New evidence has confirmed that the key initiating event in atherogenesis is the retention of low-density lipoprotein (LDL) cholesterol (LDL-C) and other cholesterol-rich apolipoprotein (Apo) B-containing lipoproteins within the arterial wall.2 Several recent placebo-controlled clinical studies have shown that the addition of either ezetimibe or anti-proprotein convertase subtilisin/kexin type 9 (PCSK9) monoclonal antibodies (mAbs) to statin therapy provides a further reduction in atherosclerotic cardiovascular disease (ASCVD) risk, which is directly and positively correlated with the incrementally achieved absolute LDL-C reduction. Furthermore, these clinical trials have clearly indicated that the lower the achieved LDL-C values, the lower the risk of future cardiovascular (CV) events, with no lower limit for LDL-C values, or ‘J’-curve effect. In addition, studies of the clinical safety of these very low achieved LDL-C values have proved reassuring, albeit monitoring for longer periods is required. For raising high-density lipoprotein (HDL) cholesterol (HDL-C), recent studies have indicated that the currently available therapies do not reduce the risk of ASCVD. Finally, human Mendelian randomization studies have demonstrated the critical role of LDL-C, and other cholesterol-rich ApoB-containing lipoproteins, in atherosclerotic plaque formation and related subsequent CV events. Thus, there is no longer an ‘LDL-C hypothesis’, but established facts that increased LDL-C values are causally related to ASCVD, and that lowering LDL particles and other ApoB-containing lipoproteins as much as possible reduces CV events.

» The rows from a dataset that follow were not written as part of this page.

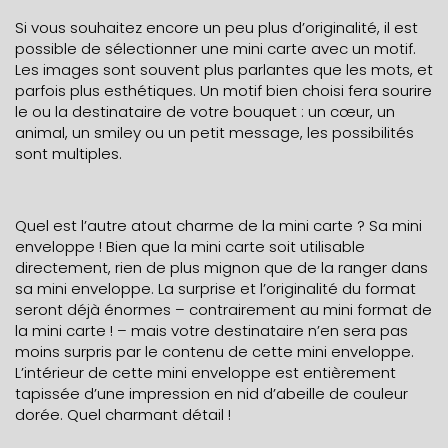
Si vous souhaitez encore un peu plus d’originalité, il est
possible de sélectionner une mini carte avec un motif.
Les images sont souvent plus parlantes que les mots, et
parfois plus esthétiques. Un motif bien choisi fera sourire
le ou la destinataire de votre bouquet : un cœur, un
animal, un smiley ou un petit message, les possibilités
sont multiples.
Quel est l’autre atout charme de la mini carte ? Sa mini
enveloppe ! Bien que la mini carte soit utilisable
directement, rien de plus mignon que de la ranger dans
sa mini enveloppe. La surprise et l’originalité du format
seront déjà énormes – contrairement au mini format de
la mini carte ! – mais votre destinataire n’en sera pas
moins surpris par le contenu de cette mini enveloppe.
L’intérieur de cette mini enveloppe est entièrement
tapissée d’une impression en nid d’abeille de couleur
dorée. Quel charmant détail !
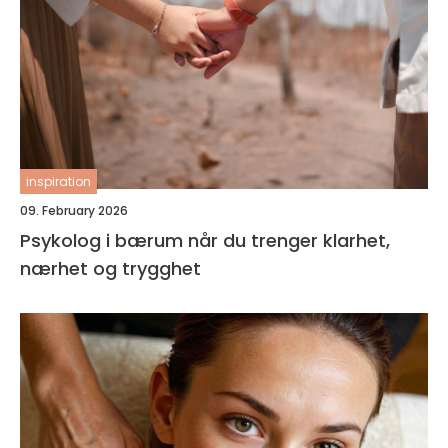
inspiration
09. February 2026
Psykolog i bærum når du trenger klarhet,
nærhet og trygghet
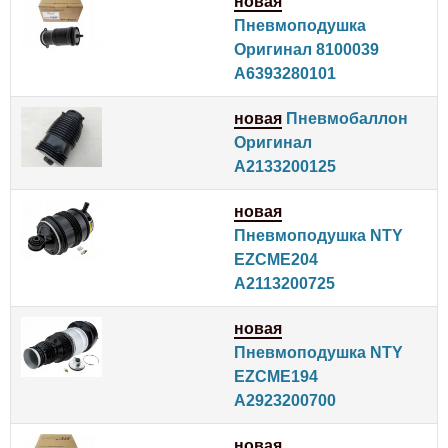
новая
Пневмоподушка
Оригинал 8100039
A6393280101
новая
Пневмобаллон
Оригинал
A2133200125
новая
Пневмоподушка NTY
EZCME204
A2113200725
новая
Пневмоподушка NTY
EZCME194
A2923200700
новая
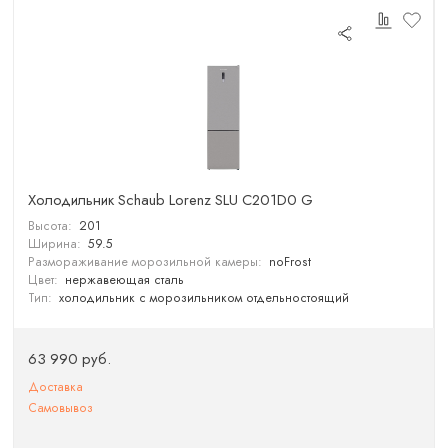
Холодильник Schaub Lorenz SLU C201D0 G
Высота:
201
Ширина:
59.5
Размораживание морозильной камеры:
noFrost
Цвет:
нержавеющая сталь
Тип:
холодильник с морозильником отдельностоящий
63 990 руб.
Доставка
Самовывоз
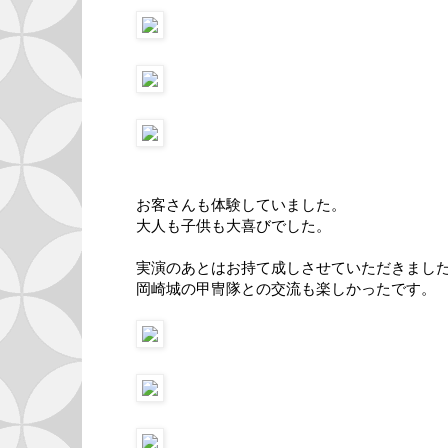
お客さんも体験していました。
大人も子供も大喜びでした。
実演のあとはお持て成しさせていただきまし
岡崎城の甲冑隊との交流も楽しかったです。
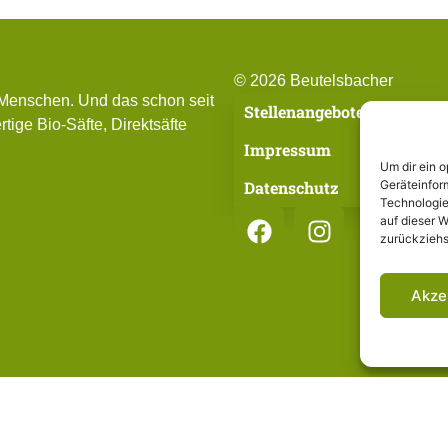
© 2026 Beutelsbacher
 Menschen. Und das schon seit
Stellenangebote
tige Bio-Säfte, Direktsäfte
Impressum
Um dir ein 
Datenschutz
Geräteinfor
Technologie
auf dieser W
zurückziehs
Akze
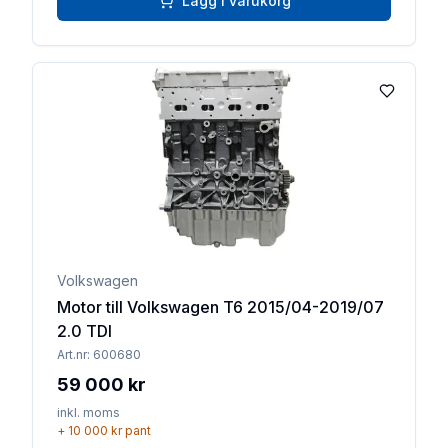
Lägg i varukorg
Lägg till 
Volkswagen
Motor till Volkswagen T6 2015/04-2019/07
2.0 TDI
Art.nr:
600680
59 000 kr
inkl. moms
+
10 000 kr
pant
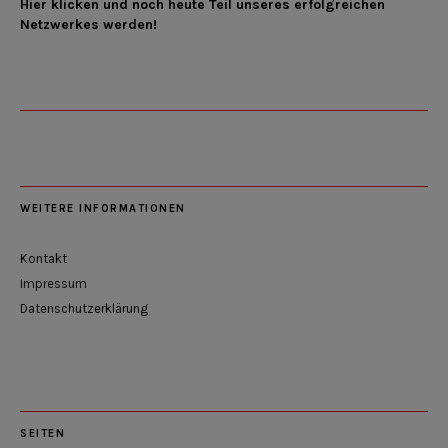
Hier klicken und noch heute Teil unseres erfolgreichen
Netzwerkes werden!
WEITERE INFORMATIONEN
Kontakt
Impressum
Datenschutzerklärung
SEITEN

In order to be aligned with these new findings, the ESC/EAS Task Force members who have written these Guidelines have proposed new LDL-C goals, as well as a revised CV risk stratification, which are especially relevant to high- and very-high-risk patients.
These novel ESC/EAS Guidelines on lipids provide important new advice on patient management, which should enable more clinicians to efficiently and safely reduce CV risk through lipid modification.